Selenium is particularly useful for web scraping in scenarios where dynamic content and interactions are involved. Here are 10 sample use cases where Selenium might be the preferred choice:
- Automating Form Submissions: Scraping data from a website after submitting a form, such as a search query, login credentials, or any input that leads to dynamic results.
- Dealing with Pagination: Automatically navigating through multiple pages of search results or listings to collect comprehensive data sets.
- Extracting Data Behind Login Walls: Logging into a website to access and scrape data that is only available to authenticated users.
- Interacting with JavaScript Elements: Managing websites that rely heavily on JavaScript to render their content, including clicking buttons or links that load more data without refreshing the page.
- Capturing Real-time Data: Collecting data that changes frequently, such as stock prices, weather forecasts, or live sports scores, requiring automation to refresh or interact with the page.
- Scraping Data from Web Applications: Extracting information from complex web applications that rely on user interactions to display data, such as dashboards with customizable charts or maps.
- Automating Browser Actions: Simulating a user's navigation through a website, including back and forward button presses, to scrape data from a user's perspective.
- Handling Pop-ups and Modal Dialogs: Interacting with pop-ups, alerts, or confirmation dialogs that need to be accepted or closed before accessing certain page content.

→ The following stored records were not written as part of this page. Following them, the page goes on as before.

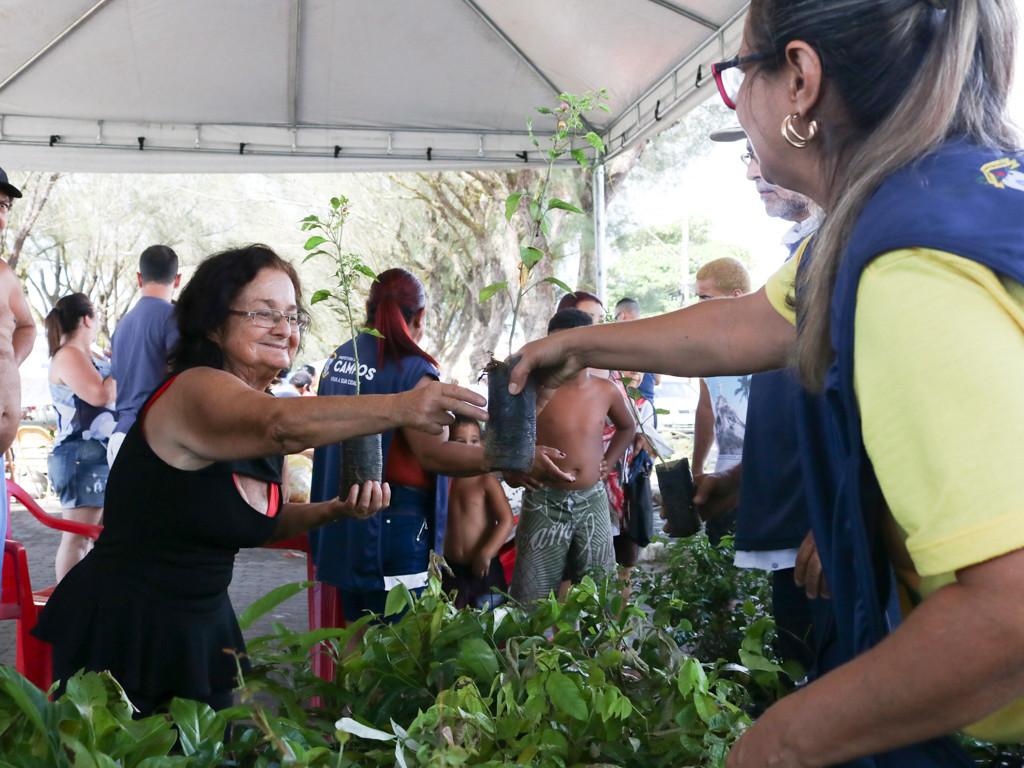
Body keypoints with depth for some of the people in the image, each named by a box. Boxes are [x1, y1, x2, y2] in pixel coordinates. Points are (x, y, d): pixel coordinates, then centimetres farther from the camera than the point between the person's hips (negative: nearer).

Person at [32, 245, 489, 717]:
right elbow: (282, 425, -43)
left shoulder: (259, 404, 4)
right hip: (123, 630, -8)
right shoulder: (196, 389, -21)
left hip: (201, 626, 8)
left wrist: (333, 511, -5)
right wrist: (400, 408, -54)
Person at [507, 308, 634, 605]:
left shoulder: (607, 391, 3)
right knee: (535, 598, -1)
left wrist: (608, 461, 10)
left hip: (593, 502, 3)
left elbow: (627, 427, 22)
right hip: (545, 504, -3)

- Extracting Information from Dynamic Tables: Scraping data from tables that load dynamically or change based on user inputs, filters, or sorting options.
- Automated Testing of Web Applications: Although not strictly a scraping use case, Selenium's ability to automate web application interactions makes it a valuable tool for testing web applications, ensuring they work as expected under various scenarios.
What are some alternatives to Selenium?
In Python, you can try Pyppeteer, an open source program based on Javascript web scraping tool: Puppeteer.
If the website you want to scrape doesn't require interaction, you can use Beautiful Soup in Python to parse the HTML data.
That's it! I hope you enjoy reading this post!